Just here for code? Git repo.
This is a followup on my last post about enhancing images using a generative adversarial autoencoder structure. This post is about how it was done, and we provide code to hopefully let the reader replicate the results.
This project was done in Theano, and closely follows the code given for the DCGAN paper of Alec Radford et al. I refactored some things to make it easier to change things around, and I had to change the architecture a bit. I originally tried porting the code over to Lasagne, a library built on top of Theano, but decided that it was only slowing me down doing this. After this project I have started to think that sadly, for small experimental projects using novel techniques, working with small simple modules over Theano is quicker than trying to twist your code to fit some given library.
The data is the CelebA imageset, which is roughly 200k images of celebrities. I scaled and cropped these images to 128×160 (because these dimensions divide by large powers of 2) and saved to HDF5 format (there is a python script in the git repo that does this for you). This is the target set. The input data is each of these images scaled down by a factor of 4 using PIL’s resize tool to give a size of 32×40. As with the original dcgan code, we feed the images to the neural network using the fuel library.
In retrospect, I possibly should have trained the neural network on an easier dataset to start with, to give it more of a chance to excel. For example using dlib I could have cropped/sized each image to be just the bounding box around the face a la Openface. This would have meant the model would have spent less time trying to learn the background, though as someone pointed out in the reddit thread, this problem is already well solved by PCA methods (I found this quite surprising).

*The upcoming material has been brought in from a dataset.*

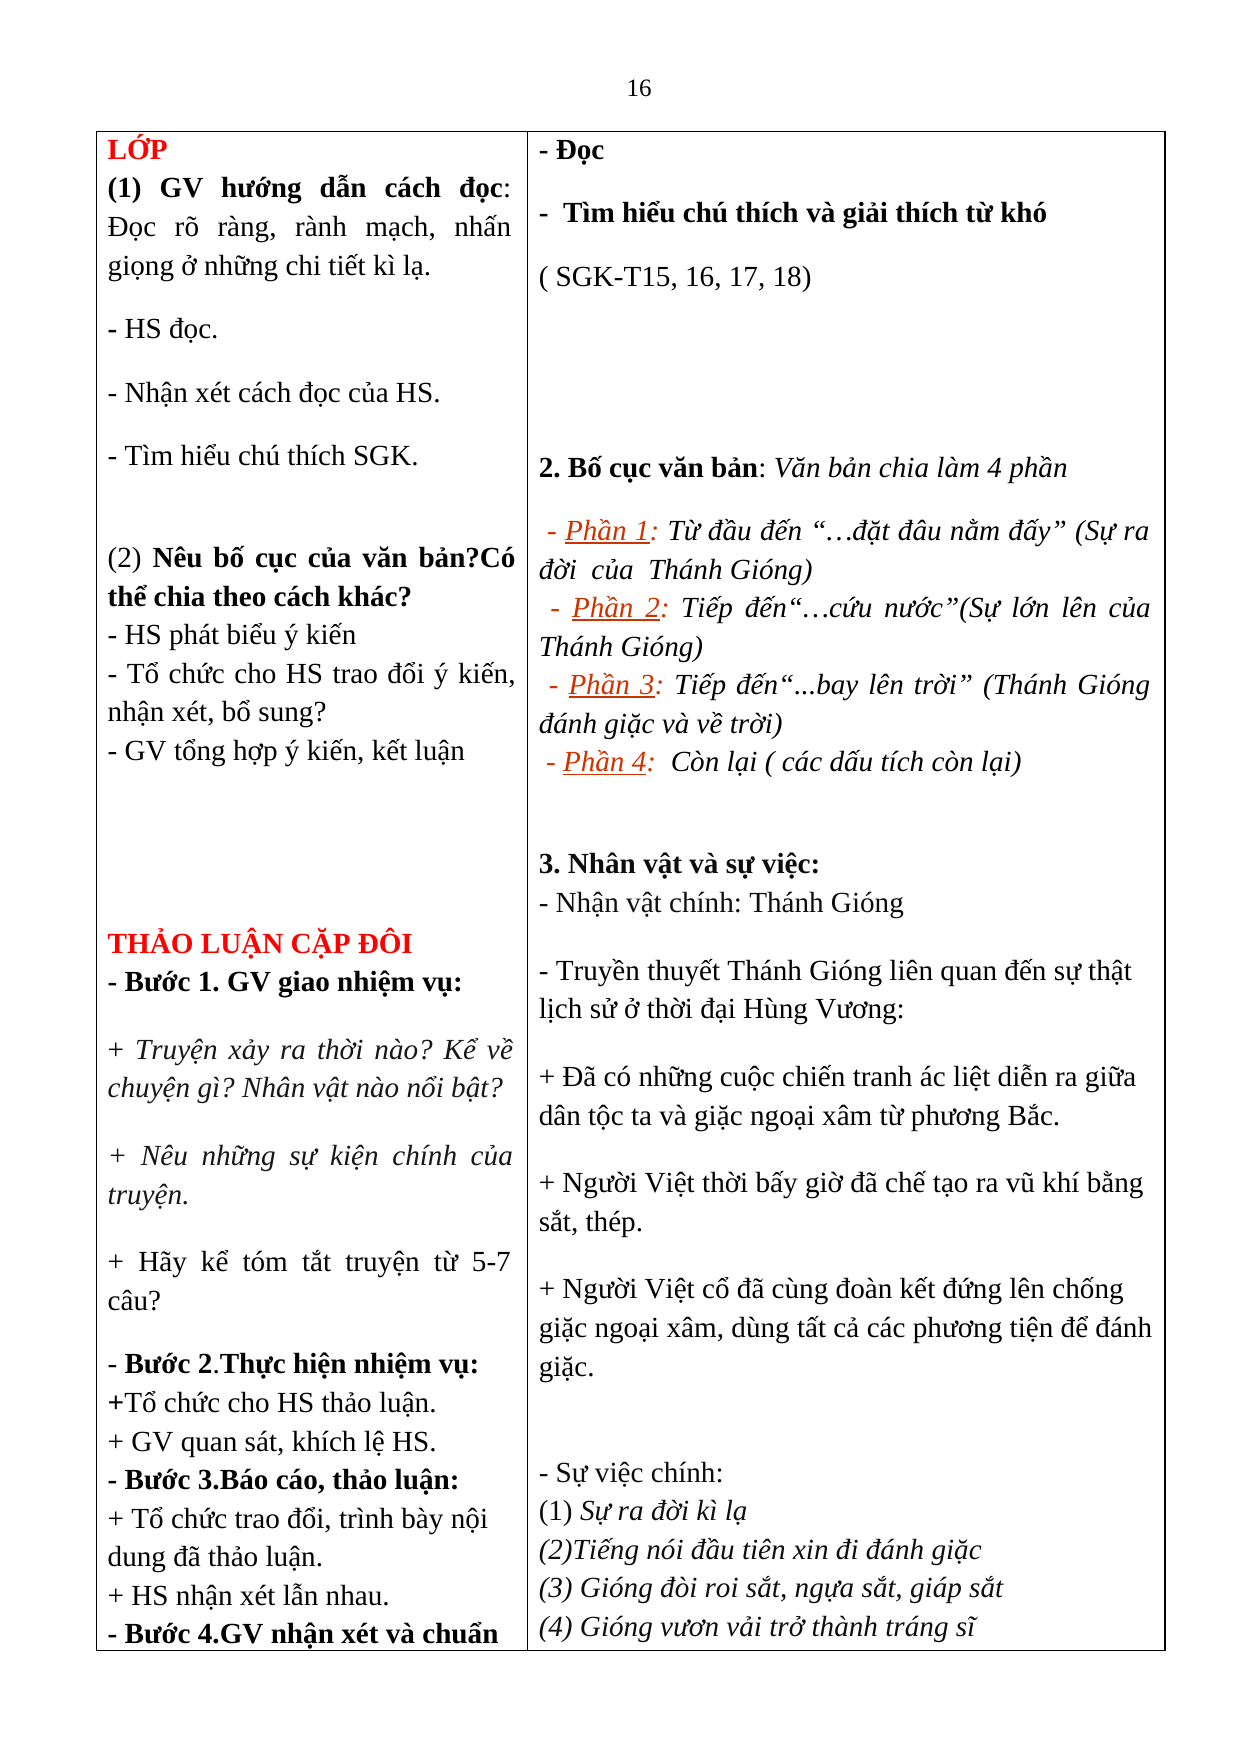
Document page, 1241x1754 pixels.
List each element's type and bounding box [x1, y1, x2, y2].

table_cell [97, 132, 527, 1650]
table_cell [528, 132, 1164, 1650]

A generative adversarial autoencoder has the following structure.
For my experiment, the autoencoding step consisted of 2 convolutional/pooling steps followed by 4 deconvolutional/depooling steps (the fattest middle layer consisted of 1024 8×10 images). The discriminator consisted of 4 convolutional/pooling followed by a straight sigmoid logistic regression on all of the outputs. As in Alec Radfords code, for each layer we do batch normalisation and we use learned pooling/unpooling steps rather than just straight maxpooling.
We train in batches, alternating between updating the weights of the the autoencoder (generator) and those of the discriminator.
To update the discriminator, we take a generated fake image and its real target, and then punish the discriminator for thinking the real image was fake, and that the fake image was real (binary crossentropy). We only update the weights in the discriminator on this step.
To update the generator, we have two loss functions. The first is the reconstruction cost – MSE distance between the generated image, and the target image. N.B – we actually run MSE on downsized versions of the target/generated images, first applying an averaged pooling layer – the loss function wants the grainy images to look the same, not necessarily the upscaled images. If you try to use the MSE of the full size images, you suffer the standard ‘blurred’ effect that MSE trained autoencoders suffer from (I talked about this in the last post). The other loss function is that of the discriminator, we punish the generator for generating images that the discriminator correctly classifies as fake (binary crossentropy). We only update the weights in the autoencoder here, using an (ad-hoc) linear combination of the two loss functions.
I trained this model on my Titan X GPU. It took 24 hours to do something like 10 epochs.
The interested reader may be interested in training one of these models themselves and would probably benefit from these notes :
- Use an IPython notebook (as in the git repo). I don’t know if Alex Radford et al really trained their models in python from the command line as it would appear from their code, but this will be very tedious to train. It is invaluable to be able to monitor training, stop, adjust and restart, while not throwing away the weights already trained.
- Keep checking the numbers printed out by the logging (the code in the repo calculates costs on a holdout set every 100 batches).
- I found it was important to make sure that the model put emphasis on the MSE cost at the start by weighting the loss function towards it, otherwise that cost would never converge. Once it gets low you can dampen it a lot (scaled down 100 times) without it diverging.
- The adversarial cost takes a looooong time to converge. Your faces will look completely crazy for the first few hours.
- If the generative adversarial cost is much higher than the discriminative cost, try doing two or three batches of generative updates for every one of the discriminative costs. I sometimes found that the generator would get stuck, never being able to catch up to the discriminator, and this helped a lot. By the end though, you should probably be doing 50/50 for the best results. Remember that although we are competing against the discriminator, we also need it to get as good as possible.
- I think the discriminator I trained was not so great. It would probably be worth sticking a fully connected layer at the end before the final sigmoid function.
- It’s my belief that if you want to run this on a harder dataset, one needs the fattest layer of the generator and discriminator to be a lot bigger than the one I used to realistically be able to learn the different features needed for all the textures and shapes encountered in the wild. I tried running the model on small patches of images from imagenet (examples in the last post), and the results were pretty poor. It also seems to me that for a dataset like imagenet, one would have to take in a lot of the context data to be able to realistically fill in the textures – i.e. using global level features of the data. Perhaps something like residual networks could help here.